|This is an improved manuscript – in particular, the additional details about the training and test data sets have substantially clarified the authors’ approaches to sensor calibration. Most of my concerns have been addressed; remaining comments are listed below.|
If training and test sets are not the same (p. 6, line 1), it’s hard to understand the utility (or even the meaning) of Table 4 – combining all test and training data into combined ranges isn’t terribly meaningful, since there’s substantial overlap between the two. Moreover combining them even risks misleading the reader as to the true ranges of the two sets for individual sensors – the ranges for an individual sensor might be quite different than those shown in the table. I would recommend changing this table substantially to make clear the differences in training/test sets for individual sensors. In addition, these differences should be discussed in the table caption. If there was a way to visualize these differences (maybe some example histograms?) that would be helpful also.
Results: in my original review I had suggested that the random forest and hybrid approaches shouldn’t be different, since the training and test sets appeared to be identical. But since the ranges given in Table 4 turn out to be combined ranges, and not ranges covered by each individual sensor, this may be incorrect – there may be sensors for which the ranges of the training and test sets differ substantially. (However, whether this is actually the case is hard to evaluate based on the information in the paper and SI.) In such cases the two models may be expected to give different results, so the two could be discussed individually.
Regardless, if hybrid model is to be left in, the authors should still need to provide information on the number of “crossings” between the RF and LR models, and the fraction time evaluated by RF vs time evaluated by LR.
P. 16, lines 9-11: it should also be mentioned that the clustering algorithm would likely be improved by use of kNN (rather than k-means-clustering, which is what is used).
P. 16, lines 13-15: if the authors are going to continue to make this suggestion based on the current work (even with the new caveat added), they need to be back it up with much more than a citation to another paper. Specifically they need to show some evidence that the differences in performance results from the RAMP circuitry, and not from differences in the training/test set used. I’m not sure how one would do this, but as written the sentence is purely speculative, and not backed up with any substantive evidence.
P. 18 line 14: it is stated that a new model should be developed “each year”, but this is probably more specific than is warranted from the work. My takeaway from this work is that models stay reasonably robust for timescales of several months, but should be periodically evaluated/updated when used over longer timescales (on the order of every ~6-18 months). I would recommend changing to wording to reflect this. This recommendation is also included in the abstract, and so should be changed there as well. (As a minor side note, I feel including it in the abstract risks detracting from the more fundamental results of this work, related to generalized models. So I might recommend removing or shortening the sentence in lines 20-22 of the abstract.)
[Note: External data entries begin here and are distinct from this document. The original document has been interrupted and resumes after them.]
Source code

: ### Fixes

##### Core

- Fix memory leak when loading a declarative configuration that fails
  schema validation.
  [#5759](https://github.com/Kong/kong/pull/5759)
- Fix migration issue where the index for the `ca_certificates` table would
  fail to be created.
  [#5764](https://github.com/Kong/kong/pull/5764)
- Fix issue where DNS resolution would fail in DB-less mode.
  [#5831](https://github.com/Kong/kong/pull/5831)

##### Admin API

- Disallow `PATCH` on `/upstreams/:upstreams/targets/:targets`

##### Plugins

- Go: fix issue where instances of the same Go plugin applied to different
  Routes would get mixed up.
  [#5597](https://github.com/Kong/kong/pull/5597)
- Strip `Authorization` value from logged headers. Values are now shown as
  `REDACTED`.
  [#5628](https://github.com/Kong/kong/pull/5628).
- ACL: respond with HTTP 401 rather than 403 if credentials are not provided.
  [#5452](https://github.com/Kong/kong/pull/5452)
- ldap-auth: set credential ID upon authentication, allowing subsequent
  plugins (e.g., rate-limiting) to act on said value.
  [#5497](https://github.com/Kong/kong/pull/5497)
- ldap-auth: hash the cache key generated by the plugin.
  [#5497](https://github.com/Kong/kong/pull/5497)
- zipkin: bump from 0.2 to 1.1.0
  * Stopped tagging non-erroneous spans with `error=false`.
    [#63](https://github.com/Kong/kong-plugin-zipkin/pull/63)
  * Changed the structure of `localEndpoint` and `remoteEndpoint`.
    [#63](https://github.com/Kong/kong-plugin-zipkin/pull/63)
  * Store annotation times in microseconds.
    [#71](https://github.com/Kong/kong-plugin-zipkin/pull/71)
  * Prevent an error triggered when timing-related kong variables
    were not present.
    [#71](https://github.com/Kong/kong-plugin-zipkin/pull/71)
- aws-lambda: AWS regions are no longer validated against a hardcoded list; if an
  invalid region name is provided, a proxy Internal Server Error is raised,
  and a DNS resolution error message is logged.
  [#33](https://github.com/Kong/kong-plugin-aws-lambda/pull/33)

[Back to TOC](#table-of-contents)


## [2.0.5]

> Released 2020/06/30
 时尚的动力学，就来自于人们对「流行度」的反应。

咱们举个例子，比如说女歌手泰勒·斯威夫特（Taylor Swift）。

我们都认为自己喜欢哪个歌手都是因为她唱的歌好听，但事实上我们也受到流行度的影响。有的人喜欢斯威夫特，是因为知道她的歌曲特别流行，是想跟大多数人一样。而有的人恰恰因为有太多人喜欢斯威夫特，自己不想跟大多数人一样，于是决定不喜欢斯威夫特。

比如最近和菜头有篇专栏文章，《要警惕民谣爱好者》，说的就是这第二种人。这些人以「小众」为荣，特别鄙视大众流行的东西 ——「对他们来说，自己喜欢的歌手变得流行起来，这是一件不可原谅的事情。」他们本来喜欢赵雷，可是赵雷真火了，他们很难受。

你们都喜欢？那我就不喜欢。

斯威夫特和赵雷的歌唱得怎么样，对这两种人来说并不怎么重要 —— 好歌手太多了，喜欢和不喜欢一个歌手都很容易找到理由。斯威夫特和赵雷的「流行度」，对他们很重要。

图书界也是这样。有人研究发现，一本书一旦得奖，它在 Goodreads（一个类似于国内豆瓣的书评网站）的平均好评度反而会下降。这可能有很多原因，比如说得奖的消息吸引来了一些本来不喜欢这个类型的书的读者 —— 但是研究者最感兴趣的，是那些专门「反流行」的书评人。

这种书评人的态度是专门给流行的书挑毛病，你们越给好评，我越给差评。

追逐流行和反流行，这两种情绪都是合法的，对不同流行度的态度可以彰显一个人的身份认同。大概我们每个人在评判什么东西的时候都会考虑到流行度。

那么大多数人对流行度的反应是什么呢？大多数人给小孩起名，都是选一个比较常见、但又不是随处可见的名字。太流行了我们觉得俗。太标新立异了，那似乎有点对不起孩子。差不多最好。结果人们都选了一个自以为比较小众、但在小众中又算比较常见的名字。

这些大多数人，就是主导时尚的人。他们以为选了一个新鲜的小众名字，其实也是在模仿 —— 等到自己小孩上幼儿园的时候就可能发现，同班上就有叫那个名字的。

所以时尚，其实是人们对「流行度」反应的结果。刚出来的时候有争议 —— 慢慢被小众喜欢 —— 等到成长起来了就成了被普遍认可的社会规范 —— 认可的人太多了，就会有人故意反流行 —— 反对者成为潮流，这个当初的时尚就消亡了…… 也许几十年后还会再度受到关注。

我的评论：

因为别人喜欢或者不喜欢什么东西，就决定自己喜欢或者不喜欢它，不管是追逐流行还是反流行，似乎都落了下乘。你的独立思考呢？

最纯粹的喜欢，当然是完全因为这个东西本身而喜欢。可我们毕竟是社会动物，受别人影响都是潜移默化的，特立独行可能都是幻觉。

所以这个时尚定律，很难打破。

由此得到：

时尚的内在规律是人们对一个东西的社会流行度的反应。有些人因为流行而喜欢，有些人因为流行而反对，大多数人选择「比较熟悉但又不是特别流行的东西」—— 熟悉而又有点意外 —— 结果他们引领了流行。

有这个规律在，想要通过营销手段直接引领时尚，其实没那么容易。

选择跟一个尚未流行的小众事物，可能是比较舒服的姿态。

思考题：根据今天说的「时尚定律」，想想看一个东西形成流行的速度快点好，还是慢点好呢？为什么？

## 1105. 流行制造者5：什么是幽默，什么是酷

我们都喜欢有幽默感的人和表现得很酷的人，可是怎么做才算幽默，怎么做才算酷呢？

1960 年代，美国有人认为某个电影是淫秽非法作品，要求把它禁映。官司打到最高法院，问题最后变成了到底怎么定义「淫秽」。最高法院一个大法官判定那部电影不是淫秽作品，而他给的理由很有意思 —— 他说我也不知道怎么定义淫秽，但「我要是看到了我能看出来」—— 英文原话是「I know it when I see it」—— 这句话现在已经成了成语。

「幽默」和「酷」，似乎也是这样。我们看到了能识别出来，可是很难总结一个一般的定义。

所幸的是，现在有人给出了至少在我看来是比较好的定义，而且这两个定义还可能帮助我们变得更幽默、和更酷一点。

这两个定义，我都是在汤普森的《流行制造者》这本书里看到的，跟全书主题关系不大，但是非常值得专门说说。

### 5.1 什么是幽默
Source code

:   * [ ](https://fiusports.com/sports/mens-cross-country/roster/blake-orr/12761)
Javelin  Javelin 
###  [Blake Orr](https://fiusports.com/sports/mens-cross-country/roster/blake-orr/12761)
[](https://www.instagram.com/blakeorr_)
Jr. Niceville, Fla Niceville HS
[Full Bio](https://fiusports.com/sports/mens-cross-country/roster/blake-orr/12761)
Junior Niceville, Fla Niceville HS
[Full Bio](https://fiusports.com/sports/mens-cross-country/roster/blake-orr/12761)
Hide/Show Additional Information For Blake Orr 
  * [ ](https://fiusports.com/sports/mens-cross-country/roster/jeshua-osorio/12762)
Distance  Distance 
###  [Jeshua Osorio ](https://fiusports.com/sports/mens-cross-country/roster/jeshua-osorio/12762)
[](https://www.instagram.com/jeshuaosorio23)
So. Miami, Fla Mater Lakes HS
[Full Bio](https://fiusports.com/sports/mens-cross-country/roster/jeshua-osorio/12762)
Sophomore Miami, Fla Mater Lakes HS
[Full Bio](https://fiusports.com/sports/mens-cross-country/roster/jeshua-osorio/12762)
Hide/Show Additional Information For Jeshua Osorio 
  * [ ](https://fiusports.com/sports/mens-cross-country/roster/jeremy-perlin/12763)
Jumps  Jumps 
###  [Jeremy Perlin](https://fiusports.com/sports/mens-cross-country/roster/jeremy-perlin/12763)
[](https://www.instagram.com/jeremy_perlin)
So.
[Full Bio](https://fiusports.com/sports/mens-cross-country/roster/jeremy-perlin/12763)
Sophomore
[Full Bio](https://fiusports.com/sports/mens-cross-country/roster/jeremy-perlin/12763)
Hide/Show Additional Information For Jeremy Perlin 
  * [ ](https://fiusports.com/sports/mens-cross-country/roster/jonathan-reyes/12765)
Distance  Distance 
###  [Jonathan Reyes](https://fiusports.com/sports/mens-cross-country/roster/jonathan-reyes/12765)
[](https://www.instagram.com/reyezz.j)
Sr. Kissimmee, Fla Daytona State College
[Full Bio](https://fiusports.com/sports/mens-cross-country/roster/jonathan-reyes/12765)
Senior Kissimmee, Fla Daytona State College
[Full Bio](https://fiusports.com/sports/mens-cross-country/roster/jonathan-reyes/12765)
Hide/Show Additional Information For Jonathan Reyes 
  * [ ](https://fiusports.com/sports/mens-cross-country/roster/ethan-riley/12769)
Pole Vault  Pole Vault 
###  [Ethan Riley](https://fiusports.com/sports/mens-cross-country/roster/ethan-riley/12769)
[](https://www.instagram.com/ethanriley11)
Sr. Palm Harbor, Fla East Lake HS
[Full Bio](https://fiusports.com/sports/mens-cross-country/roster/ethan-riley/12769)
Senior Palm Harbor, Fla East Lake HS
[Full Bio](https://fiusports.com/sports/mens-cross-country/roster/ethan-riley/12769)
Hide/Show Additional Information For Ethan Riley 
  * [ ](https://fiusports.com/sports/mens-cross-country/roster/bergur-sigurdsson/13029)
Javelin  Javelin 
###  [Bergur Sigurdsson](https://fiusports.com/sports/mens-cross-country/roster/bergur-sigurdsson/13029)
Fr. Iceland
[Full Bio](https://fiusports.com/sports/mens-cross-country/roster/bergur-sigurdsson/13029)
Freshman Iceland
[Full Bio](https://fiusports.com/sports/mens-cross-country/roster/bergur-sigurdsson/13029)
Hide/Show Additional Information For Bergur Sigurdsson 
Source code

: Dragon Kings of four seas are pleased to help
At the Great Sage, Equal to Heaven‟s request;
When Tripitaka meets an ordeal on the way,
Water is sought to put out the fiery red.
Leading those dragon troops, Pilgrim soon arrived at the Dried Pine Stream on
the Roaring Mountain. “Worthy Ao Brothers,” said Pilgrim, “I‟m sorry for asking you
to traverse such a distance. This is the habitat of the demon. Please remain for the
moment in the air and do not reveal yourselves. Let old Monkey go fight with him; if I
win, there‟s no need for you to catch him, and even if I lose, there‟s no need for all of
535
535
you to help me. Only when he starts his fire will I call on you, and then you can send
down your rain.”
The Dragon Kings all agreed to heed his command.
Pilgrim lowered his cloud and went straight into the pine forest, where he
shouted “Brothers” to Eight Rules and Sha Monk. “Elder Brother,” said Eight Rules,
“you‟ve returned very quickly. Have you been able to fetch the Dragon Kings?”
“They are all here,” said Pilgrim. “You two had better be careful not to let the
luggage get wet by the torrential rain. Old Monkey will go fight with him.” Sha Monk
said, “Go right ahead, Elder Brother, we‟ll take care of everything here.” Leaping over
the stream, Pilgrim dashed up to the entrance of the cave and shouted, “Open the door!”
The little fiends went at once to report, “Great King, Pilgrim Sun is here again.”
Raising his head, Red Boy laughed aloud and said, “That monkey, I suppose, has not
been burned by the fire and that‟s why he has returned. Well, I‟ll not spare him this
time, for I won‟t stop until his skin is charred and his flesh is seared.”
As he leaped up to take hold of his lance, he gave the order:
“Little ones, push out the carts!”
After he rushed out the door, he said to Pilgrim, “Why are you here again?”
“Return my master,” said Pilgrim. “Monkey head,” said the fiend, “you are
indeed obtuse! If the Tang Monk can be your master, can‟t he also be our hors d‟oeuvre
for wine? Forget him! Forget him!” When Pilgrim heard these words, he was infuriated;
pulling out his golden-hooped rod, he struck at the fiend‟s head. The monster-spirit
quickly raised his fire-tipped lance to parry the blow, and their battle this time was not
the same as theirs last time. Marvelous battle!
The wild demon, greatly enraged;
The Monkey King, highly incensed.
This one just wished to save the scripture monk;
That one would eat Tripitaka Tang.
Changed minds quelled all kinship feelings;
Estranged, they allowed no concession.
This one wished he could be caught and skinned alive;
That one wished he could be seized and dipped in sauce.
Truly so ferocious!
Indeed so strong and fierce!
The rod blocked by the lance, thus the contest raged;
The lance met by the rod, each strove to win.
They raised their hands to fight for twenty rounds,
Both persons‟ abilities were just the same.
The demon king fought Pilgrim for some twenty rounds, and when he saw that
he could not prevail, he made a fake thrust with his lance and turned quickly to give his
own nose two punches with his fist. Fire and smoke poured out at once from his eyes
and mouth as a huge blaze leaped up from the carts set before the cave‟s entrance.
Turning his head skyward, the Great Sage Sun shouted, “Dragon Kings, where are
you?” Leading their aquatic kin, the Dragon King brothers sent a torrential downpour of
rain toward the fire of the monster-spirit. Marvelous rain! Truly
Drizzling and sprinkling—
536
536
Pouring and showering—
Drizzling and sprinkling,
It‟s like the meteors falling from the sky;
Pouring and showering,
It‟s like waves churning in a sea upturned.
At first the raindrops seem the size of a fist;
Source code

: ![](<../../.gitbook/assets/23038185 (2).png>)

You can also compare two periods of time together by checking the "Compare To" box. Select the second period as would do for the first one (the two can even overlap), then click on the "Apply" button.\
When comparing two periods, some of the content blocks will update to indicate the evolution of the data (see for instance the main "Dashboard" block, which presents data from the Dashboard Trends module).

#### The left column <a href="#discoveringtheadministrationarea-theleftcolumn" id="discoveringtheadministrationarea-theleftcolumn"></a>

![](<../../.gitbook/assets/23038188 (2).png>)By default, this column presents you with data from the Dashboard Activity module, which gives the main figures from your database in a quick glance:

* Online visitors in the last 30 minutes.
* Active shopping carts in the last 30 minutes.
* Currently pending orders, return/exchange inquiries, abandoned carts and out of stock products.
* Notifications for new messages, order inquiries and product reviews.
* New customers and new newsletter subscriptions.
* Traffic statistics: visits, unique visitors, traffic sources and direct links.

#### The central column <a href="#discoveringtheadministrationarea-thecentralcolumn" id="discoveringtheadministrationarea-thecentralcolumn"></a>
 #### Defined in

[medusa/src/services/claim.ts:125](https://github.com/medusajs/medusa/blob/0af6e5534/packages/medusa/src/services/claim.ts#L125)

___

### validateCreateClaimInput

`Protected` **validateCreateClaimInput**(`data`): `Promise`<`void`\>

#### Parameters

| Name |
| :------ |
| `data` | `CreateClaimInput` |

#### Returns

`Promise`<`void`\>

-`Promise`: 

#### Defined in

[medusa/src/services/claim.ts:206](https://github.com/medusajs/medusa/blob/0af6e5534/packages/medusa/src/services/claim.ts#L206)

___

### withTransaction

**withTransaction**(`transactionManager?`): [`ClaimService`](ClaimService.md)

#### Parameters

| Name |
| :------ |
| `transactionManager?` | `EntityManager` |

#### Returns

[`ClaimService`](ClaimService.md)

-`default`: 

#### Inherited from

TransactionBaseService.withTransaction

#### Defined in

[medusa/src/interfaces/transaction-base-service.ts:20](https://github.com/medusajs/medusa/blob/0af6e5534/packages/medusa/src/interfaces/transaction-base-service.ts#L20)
SI: in the Response to Reviews the authors state that “the randomized nature of the training approach for some models (such as the random forest models) will lead to slightly different results if these models are re-built.” I don’t understand this. If the algorithm uses a random seed to generate psuedo-random numbers, the same psuedo-random numbers should be generated each time, so results should be replicable. (More generally, if the results are indeed different when the model is re-run, this represents a potentially major problem, as it calls into question the robustness of the results.)